(Data records)

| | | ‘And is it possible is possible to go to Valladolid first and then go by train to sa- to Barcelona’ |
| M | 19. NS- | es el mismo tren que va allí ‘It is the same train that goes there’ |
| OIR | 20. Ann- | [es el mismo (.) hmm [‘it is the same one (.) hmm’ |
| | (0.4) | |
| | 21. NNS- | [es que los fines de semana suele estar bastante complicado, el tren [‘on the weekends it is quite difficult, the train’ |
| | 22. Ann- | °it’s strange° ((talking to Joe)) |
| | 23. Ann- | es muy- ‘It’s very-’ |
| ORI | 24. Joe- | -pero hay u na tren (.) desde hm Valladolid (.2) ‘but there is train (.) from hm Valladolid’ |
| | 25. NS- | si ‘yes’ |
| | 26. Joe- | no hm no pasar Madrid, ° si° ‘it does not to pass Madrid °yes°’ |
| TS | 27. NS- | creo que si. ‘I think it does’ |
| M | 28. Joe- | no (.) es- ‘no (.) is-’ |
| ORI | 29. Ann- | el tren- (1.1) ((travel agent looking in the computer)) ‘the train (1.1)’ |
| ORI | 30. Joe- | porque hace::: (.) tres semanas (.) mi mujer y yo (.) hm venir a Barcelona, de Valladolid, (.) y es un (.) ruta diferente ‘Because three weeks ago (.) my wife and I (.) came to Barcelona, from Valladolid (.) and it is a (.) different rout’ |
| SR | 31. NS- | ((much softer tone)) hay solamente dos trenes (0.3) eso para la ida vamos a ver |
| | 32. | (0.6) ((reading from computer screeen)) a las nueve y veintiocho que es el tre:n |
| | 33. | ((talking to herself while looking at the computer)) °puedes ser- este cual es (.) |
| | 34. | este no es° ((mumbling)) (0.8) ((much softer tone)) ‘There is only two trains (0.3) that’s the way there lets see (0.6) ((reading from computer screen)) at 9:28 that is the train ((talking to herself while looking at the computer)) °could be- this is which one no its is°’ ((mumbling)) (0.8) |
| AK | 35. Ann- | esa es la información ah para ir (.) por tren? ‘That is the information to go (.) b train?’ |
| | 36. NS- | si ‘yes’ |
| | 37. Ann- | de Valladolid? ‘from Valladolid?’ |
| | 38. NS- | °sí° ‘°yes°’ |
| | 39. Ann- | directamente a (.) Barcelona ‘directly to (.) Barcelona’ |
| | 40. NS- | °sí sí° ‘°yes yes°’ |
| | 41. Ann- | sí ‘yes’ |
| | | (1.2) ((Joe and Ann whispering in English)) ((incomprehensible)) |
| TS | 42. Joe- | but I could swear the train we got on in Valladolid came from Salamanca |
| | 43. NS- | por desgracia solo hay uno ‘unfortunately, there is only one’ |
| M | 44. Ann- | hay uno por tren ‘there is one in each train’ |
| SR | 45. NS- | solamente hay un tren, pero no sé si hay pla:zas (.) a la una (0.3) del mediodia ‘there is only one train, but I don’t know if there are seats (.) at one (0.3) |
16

--

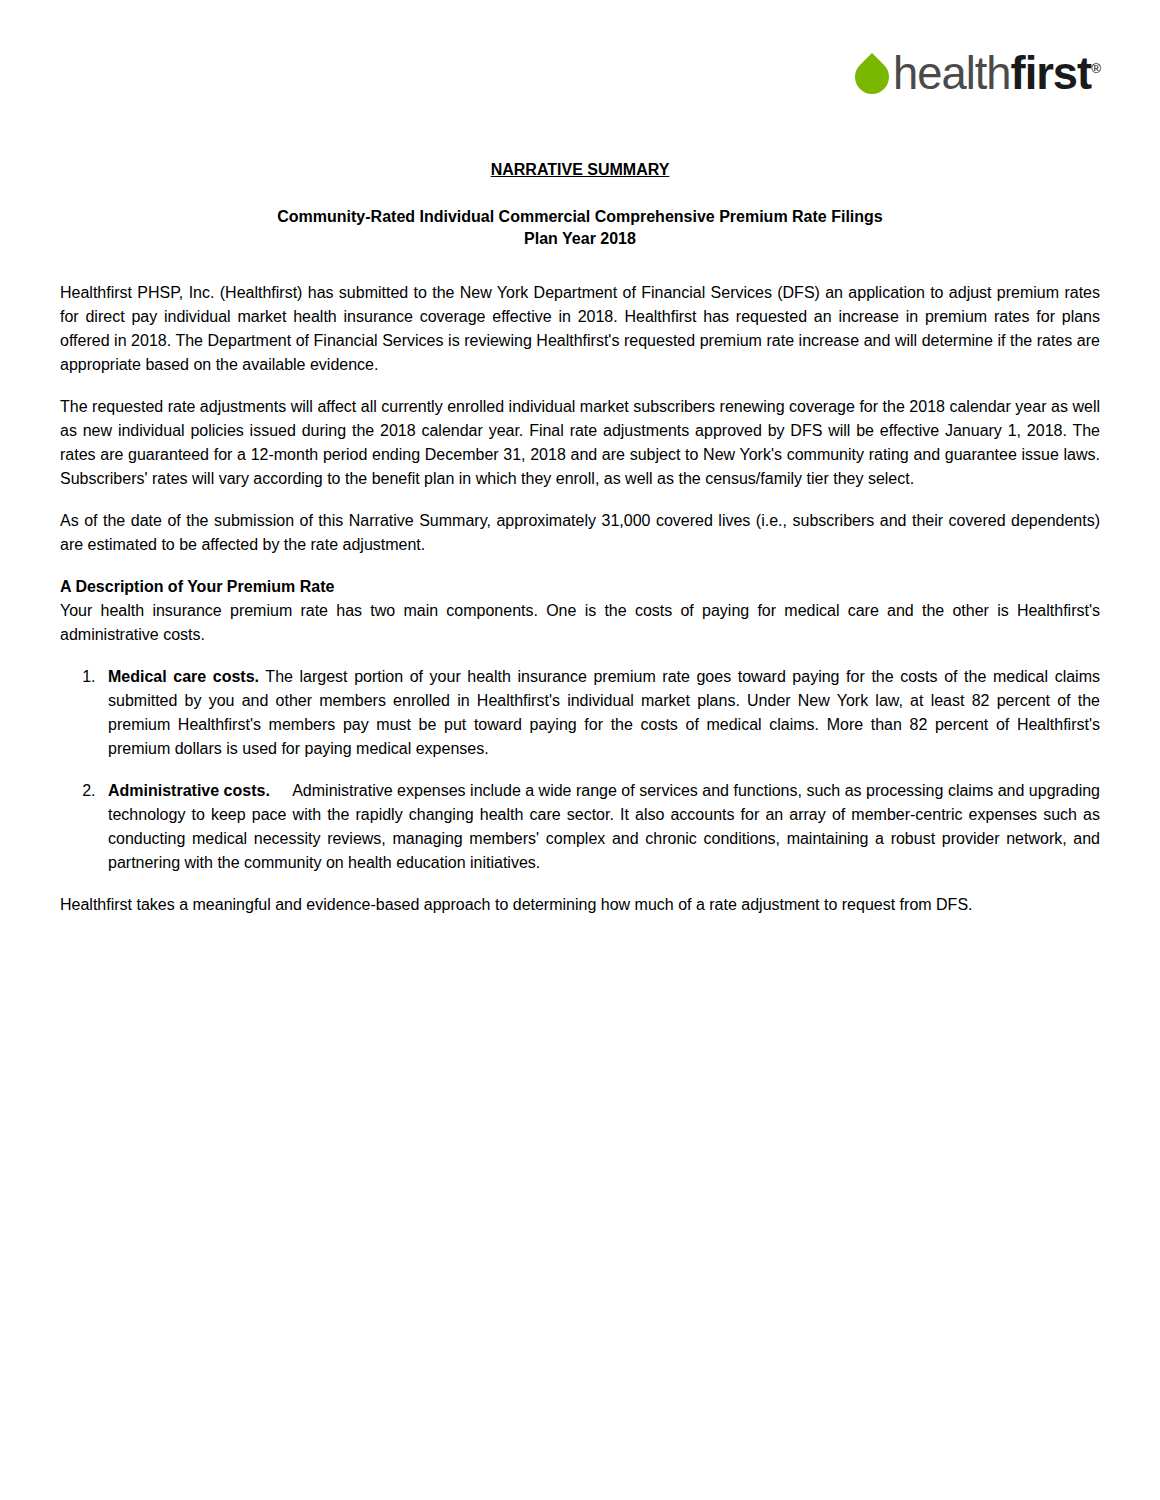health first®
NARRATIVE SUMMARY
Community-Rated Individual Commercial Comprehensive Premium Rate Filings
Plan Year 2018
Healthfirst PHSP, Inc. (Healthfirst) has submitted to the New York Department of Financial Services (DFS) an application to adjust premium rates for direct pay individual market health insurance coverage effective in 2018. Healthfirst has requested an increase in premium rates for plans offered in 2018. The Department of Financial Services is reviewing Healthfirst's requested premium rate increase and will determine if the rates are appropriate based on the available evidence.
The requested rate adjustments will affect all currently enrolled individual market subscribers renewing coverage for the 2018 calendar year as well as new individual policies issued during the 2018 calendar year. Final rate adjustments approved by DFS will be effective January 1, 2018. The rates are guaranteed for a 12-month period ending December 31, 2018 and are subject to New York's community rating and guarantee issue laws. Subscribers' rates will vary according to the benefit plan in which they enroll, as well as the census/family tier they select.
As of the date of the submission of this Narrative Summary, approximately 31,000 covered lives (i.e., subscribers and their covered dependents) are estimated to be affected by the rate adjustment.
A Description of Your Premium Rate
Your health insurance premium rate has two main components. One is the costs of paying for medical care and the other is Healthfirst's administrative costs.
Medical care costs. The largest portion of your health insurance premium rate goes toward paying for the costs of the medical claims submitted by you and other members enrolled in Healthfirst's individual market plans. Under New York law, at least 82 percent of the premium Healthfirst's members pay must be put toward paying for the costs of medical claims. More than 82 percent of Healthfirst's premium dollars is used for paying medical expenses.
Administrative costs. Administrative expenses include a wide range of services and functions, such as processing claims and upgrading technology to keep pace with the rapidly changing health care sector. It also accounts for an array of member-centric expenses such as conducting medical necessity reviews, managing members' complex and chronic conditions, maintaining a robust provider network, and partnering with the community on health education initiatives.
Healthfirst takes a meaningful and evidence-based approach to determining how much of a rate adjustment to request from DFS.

▸ **What the task asks**
Copy out the lines above exactly, beginning at the one that contains "((talking to Joe)) |" and ending at the one that contains "25. NS- | si ‘yes’ |".

▸ **Answer box**
| | 22. Ann- | °it’s strange° ((talking to Joe)) |
| | 23. Ann- | es muy- ‘It’s very-’ |
| ORI | 24. Joe- | -pero hay u na tren (.) desde hm Valladolid (.2) ‘but there is train (.) from hm Valladolid’ |
| | 25. NS- | si ‘yes’ |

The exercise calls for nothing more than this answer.